Parenting has a big impact on spending habits. It’s not necessarily as simple as painting with the broad brush that boomer vs. Gen X parenting has caused the differences in millennials vs. Gen Z spending. Generational differences aside, however, what you say or don’t say about money can affect your children’s spending habits later in life.
“How parents approach, discuss, and spend money completely influences and shapes how the next generation will see money for the rest of their lives,” said Chad Willardson, founder and certified financial fiduciary at Pacific Capital. “Parents who raise their kids to be careful and conservative savers will often hesitate before taking big financial risks or splurging with impulsive spending. Parents who are looser with their wallets will influence their kids to grow up with a YOLO attitude and YOLO spending habits.”
How To Approach Splurging
Start the conversation early to instill better money habits in your kids.

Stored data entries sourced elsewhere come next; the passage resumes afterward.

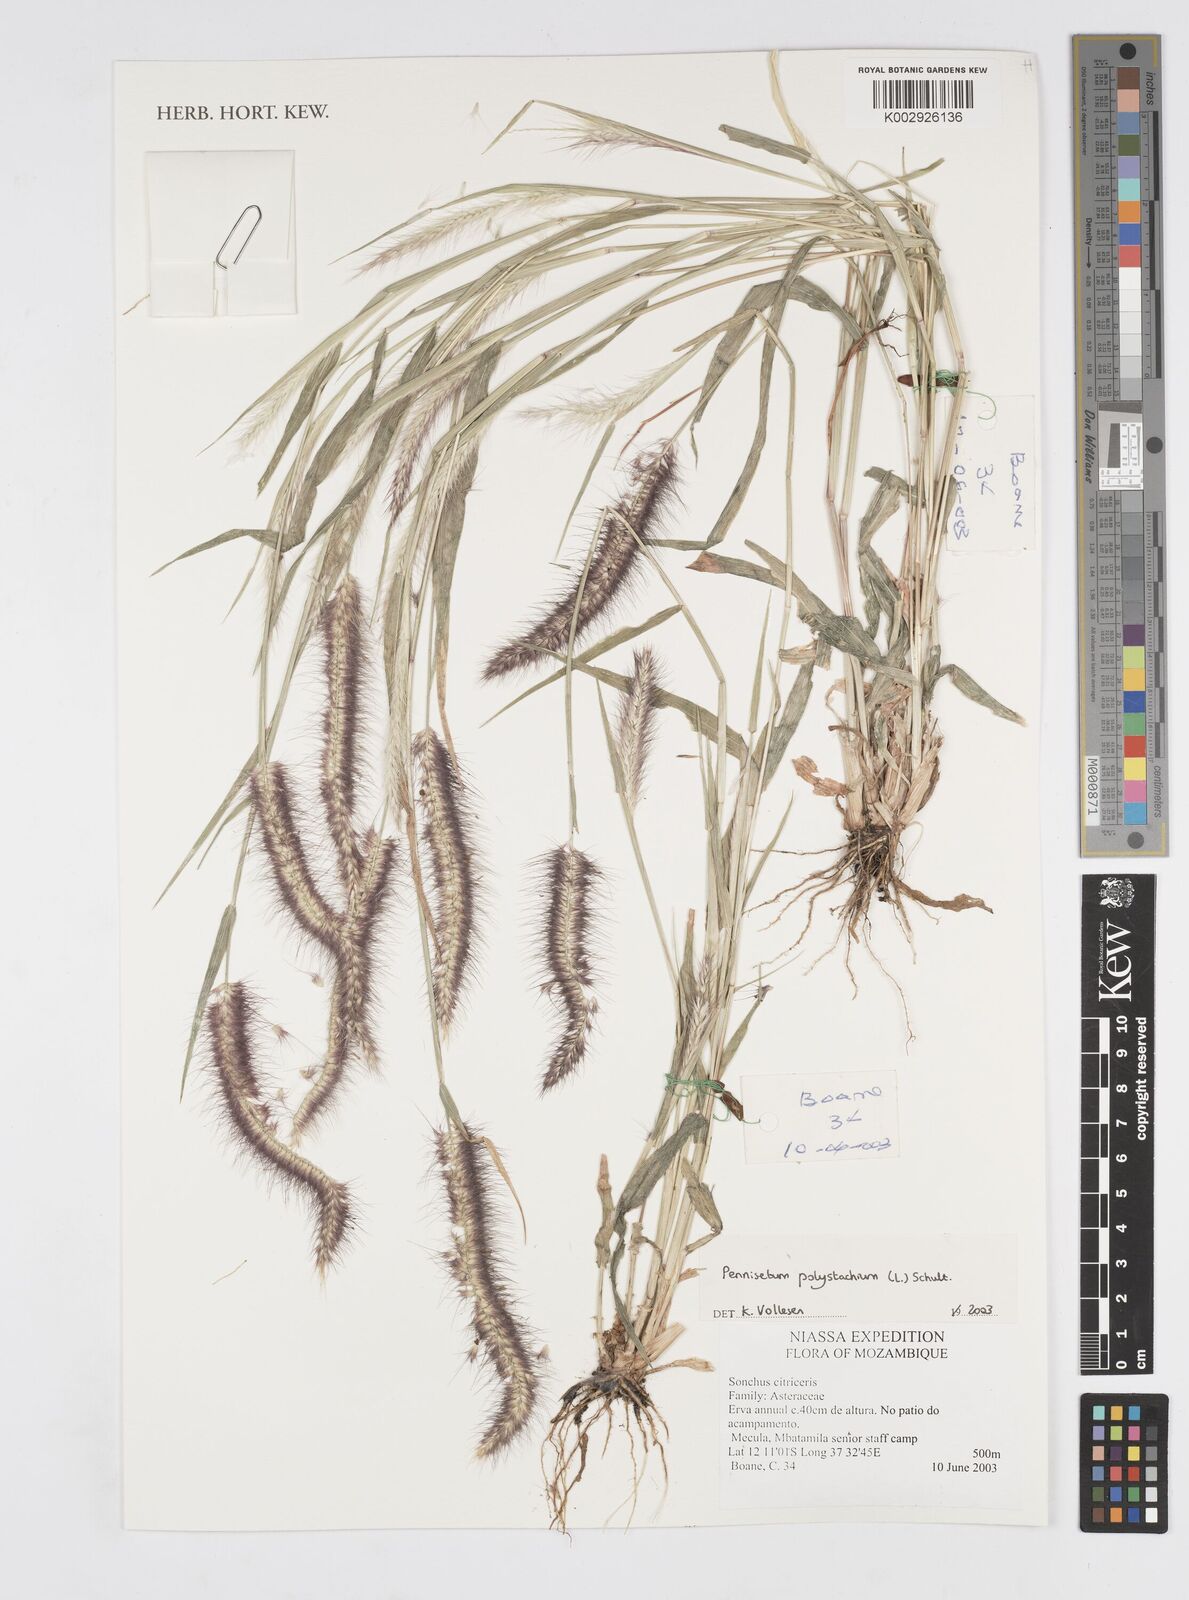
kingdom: Plantae
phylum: Tracheophyta
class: Liliopsida
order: Poales
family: Poaceae
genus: Setaria
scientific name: Setaria parviflora
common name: Knotroot bristle-grass
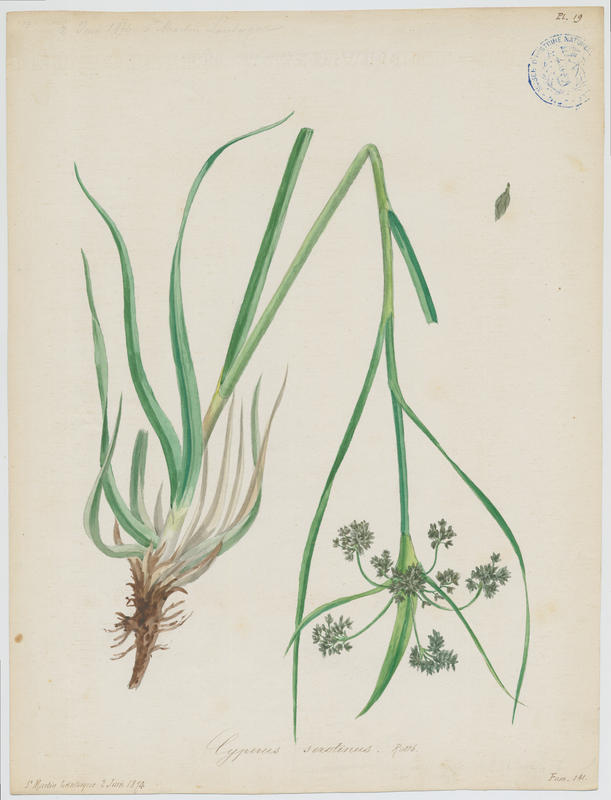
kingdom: Plantae
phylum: Tracheophyta
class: Liliopsida
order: Poales
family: Cyperaceae
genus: Cyperus
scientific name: Cyperus serotinus
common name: Tidalmarsh flatsedge
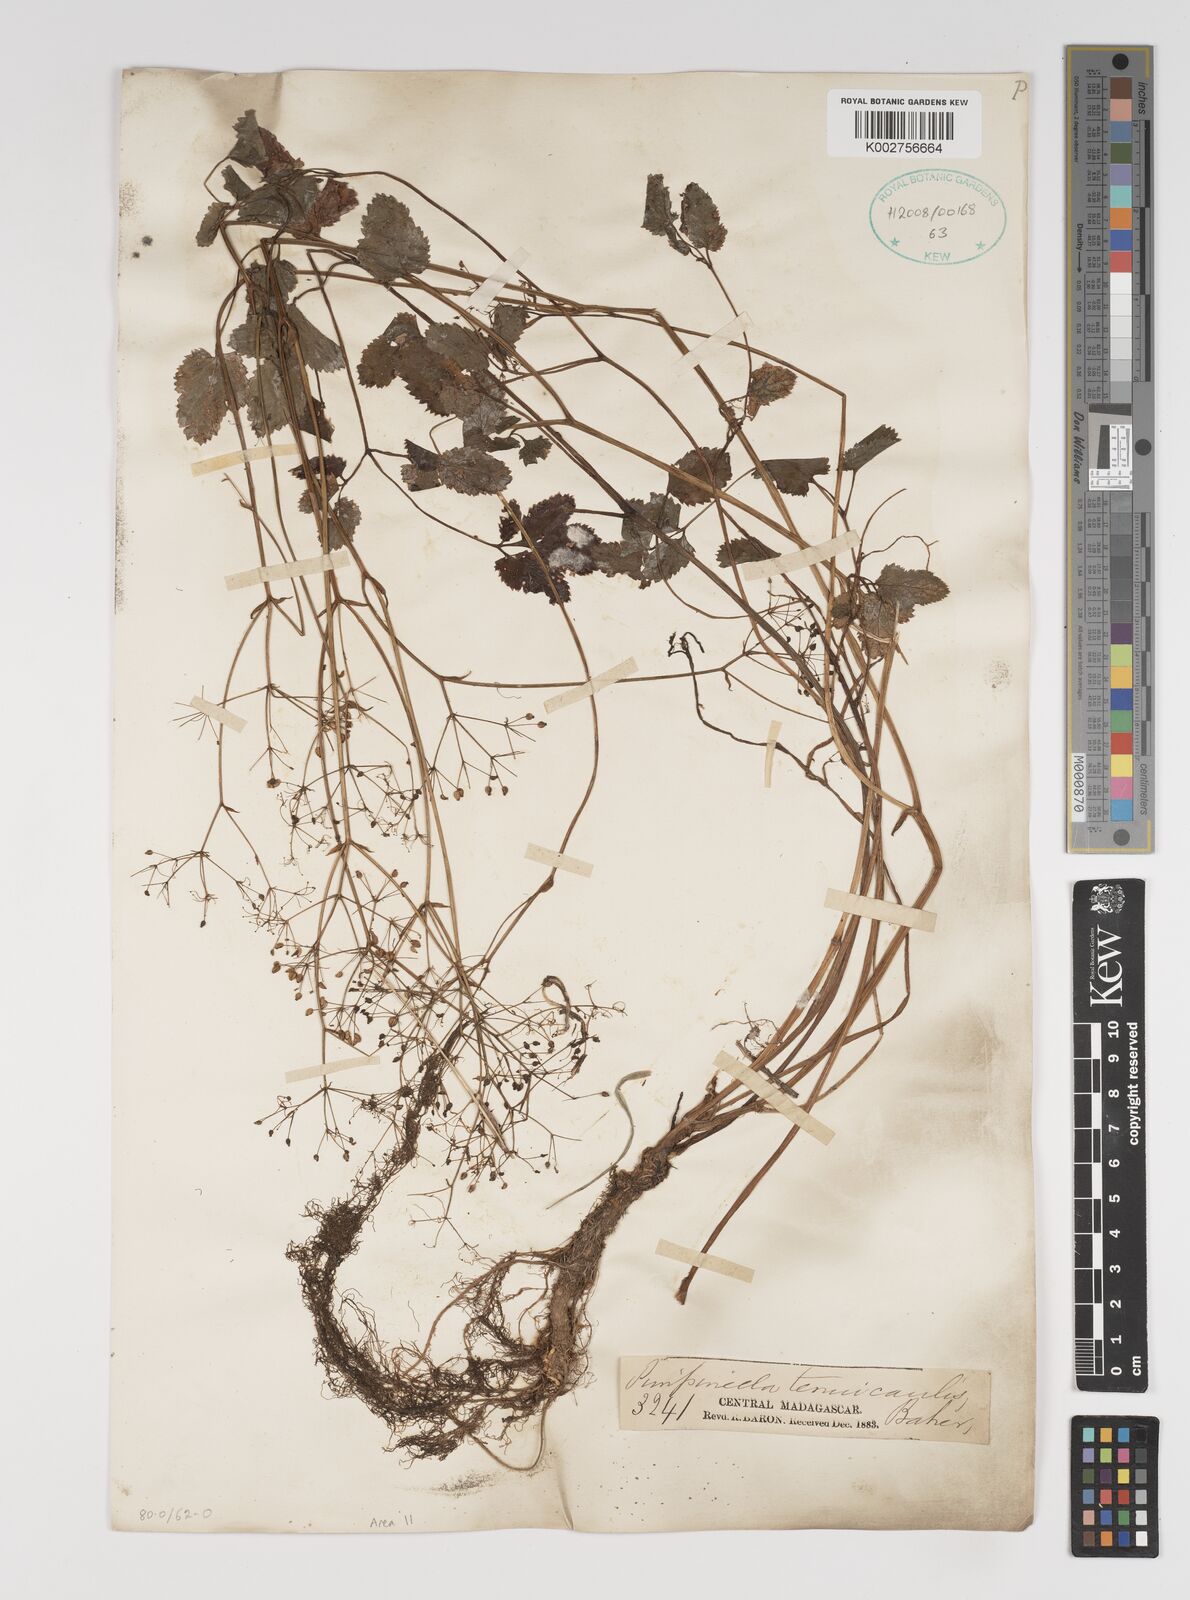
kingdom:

“Kids as young as three or four years old begin learning to be responsible with money. Kids learn from real-life experience so give your kids experiences with money and earning money on their own.” Willardson said. “Show them the power of investing at a young age. Promoting generosity and setting clear boundaries further enables children with essential financial skills and a responsible mindset.”
Parents — as well as those currently examining their spending habits — may want to evaluate their relationship with splurging. Sometimes this is seen as an overindulgence and therefore negative, but it’s also possible to frame splurging as a responsible way to reward yourself.
“When done with a plan, splurging can be an amazing thing. I love a good spend as long as it doesn’t go over the budget I set aside for impulse buys,” Price said.
With a little added control beforehand, you can free yourself up to enjoy splurging, without dealing with the repercussions of overspending.
“Setting up a ‘fun fund,’ which isn’t the same as an emergency fund, is a great idea especially if you’re a natural spender.” Price said. “By putting some of your paycheck into this fun fund every pay period, you can occasionally buy something without feeling bad about it because you know the money was set aside just for that.”